Tumours with loss of all or most of 9p (“loss 9p”) accounted for 7/76 (9.2%) cases, and in each case targeted 9p21, one of the most common regions of deletion in human cancer.
There were two small regions of overlap among the tumours, mapping to 9p21.3 and 9p21.1. There were two each of stages 1, 2 and 3, and a single stage 4 tumour. These cases had the shortest relapse-free and overall survival times (39.1 and 57.2 months), but this was not significant (log rank test). Case RMH0855 has been included in the group with 9p loss on the basis of hierarchical clustering, as this tumour exhibited log2 ratios along 9p that were less than zero, but did not cross the threshold for assignment as “loss” (−0.15). This may be due to contamination with normal, non-tumour cells in that sample, or perhaps intratumoural heterogeneity.

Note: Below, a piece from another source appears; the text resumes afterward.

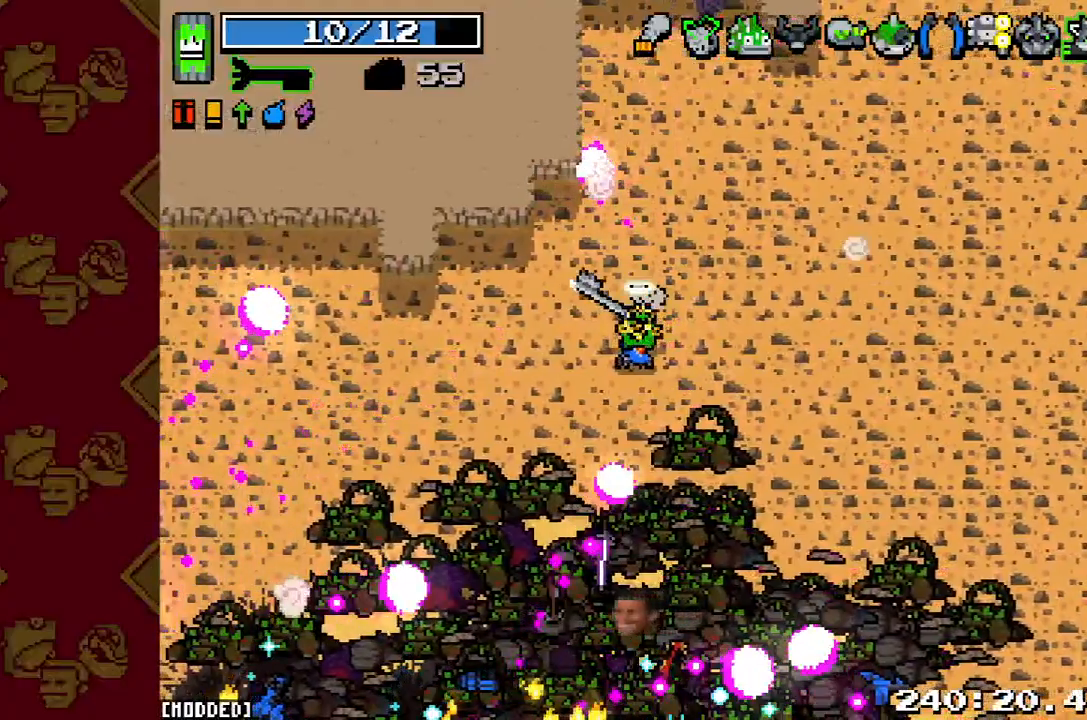
{"buttons": [], "left_stick": "center", "right_stick": "down", "button_events": []}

Finally there was a group of tumours with more complex rearrangements including multiple focal gains on 9p, as well as losses on 9q (16/76, 21.1%). These tumours form more than one cluster in the dendrogram, but are here grouped together for convenience, as one or more of the alterations observed appeared in any one tumour. This group of tumours also showed no significant clinicopathological correlates, despite having a shorter than average time to relapse (42.3 months) and death (65.0 months).

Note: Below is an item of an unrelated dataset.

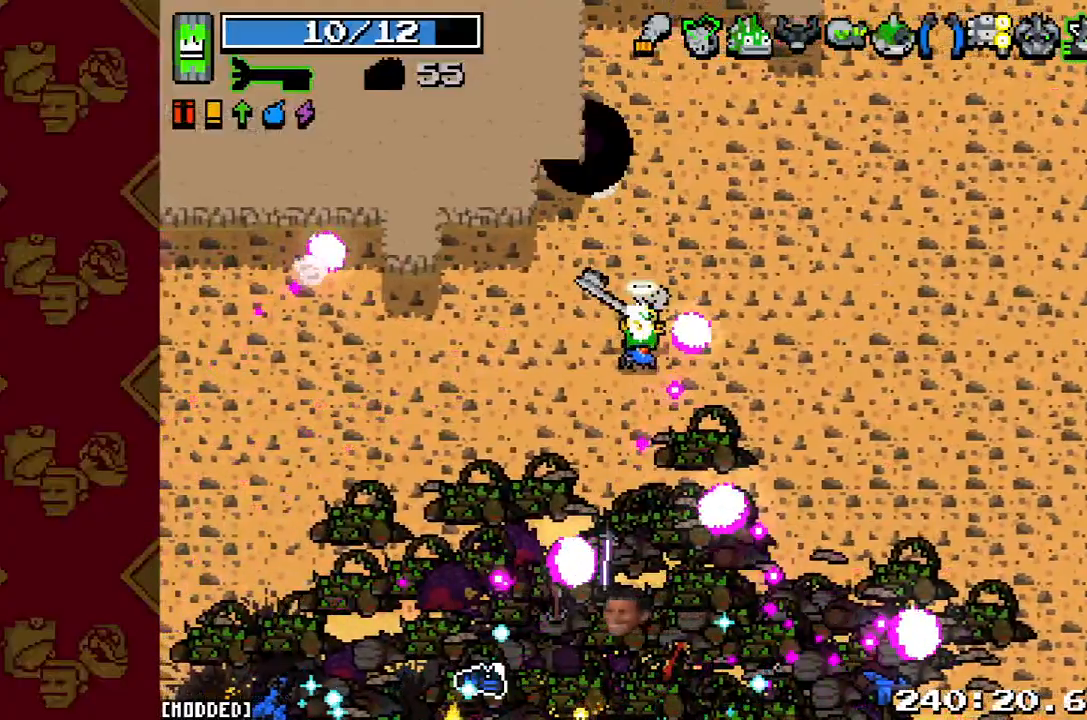
{"buttons": [], "left_stick": "center", "right_stick": "down", "button_events": []}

When we compared the aCGH profiles from across the genome with the different groups of tumours based on their chromosome 9 alterations, a number of significant correlations were found (table 2). Tumours with trisomy 9 were significantly associated with a concurrent gain of chromosome 18 (67% vs 8%, adjusted p<0.01, Fisher’s exact test); tumours with gain of 9q34 were associated with a loss of chromosome 21 (63% vs 13%, adjusted p<0.01, Fisher’s exact test); and losses of 9p significantly correlated with losses at 1q32–q41 (42% vs 2.5%, adjusted p<0.01, Fisher’s exact test). No correlations were found between copy number gains on chromosome 1q and losses on 9q (Fisher’s exact test).
LOH on chromosome 9p
In order to further characterise the copy number losses observed on chromosome 9p, we performed LOH on a subset of samples for which matching constitutional DNA was available. In order to minimise the confounding issue of allelic imbalance being detected due to copy number gains at these loci, tumours with trisomy 9 as detected by aCGH were excluded. Those tumours with no changes observed by aCGH were still analysed, due to incomplete coverage of 9p on the array, and the possibility of small interstitial deletions being missed.

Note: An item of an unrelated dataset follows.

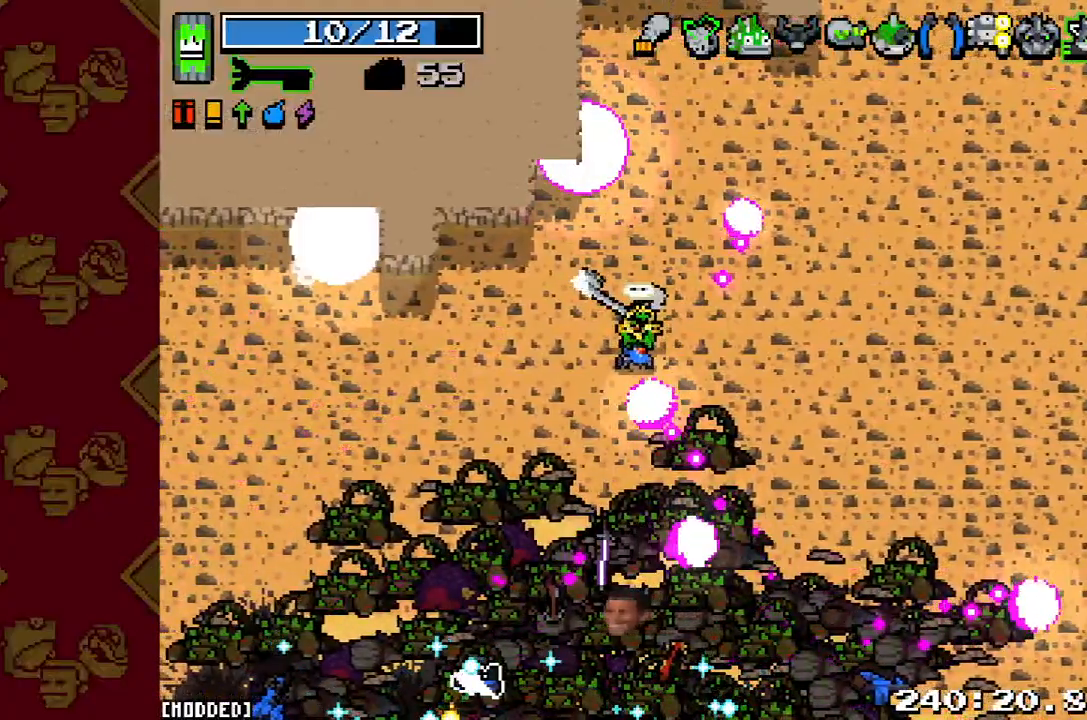
{"buttons": [], "left_stick": "center", "right_stick": "down", "button_events": []}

LOH analysis was performed on 34 Wilms tumour samples using a panel of 14 highly informative microsatellite markers spanning 9p24.1–p21.1 All patients were informative for multiple markers. Allelic imbalance at one or more loci along 9p was observed in 53% (18/34) of cases (fig 2).
The most common region of overlap was defined between D9S932 (24.2 Mb) and D9S265 (25.4 Mb) at 9p21.2–p21.1, centromeric to the CDKN2A/2B locus. LOH was observed in this region in 12/34 (35%) tumours. This is a gene-poor region, flanked distally by ELAVL2, and proximally by TUSC1, proposed as a tumour suppressor candidate gene in lung cancer due to homozygous deletion.25 A further eight tumours (8/34, 24%) showed LOH in a region between D9S286 and D9S775, which spans nearly 2 Mb, and houses the gene PTPRD, which has been noted to be a common target of homozygous deletion in a number of cancer cell lines.26
Four tumours (4/34, 12%) showed LOH at D9S1748, which maps directly to the CDKN2A/2B locus at 9p21.3, with a further tumour showing microsatellite instability. This correlates with one of the regions of copy number deletion observed by aCGH. Deletions were confirmed by FISH analysis using commercial probes hybridising to this locus as well as the chromosome 9 centromere. All deletions were confirmed as hemizygous (fig 3).
No significant correlations were observed between LOH at any marker and tumour stage or clinical outcome (data not shown).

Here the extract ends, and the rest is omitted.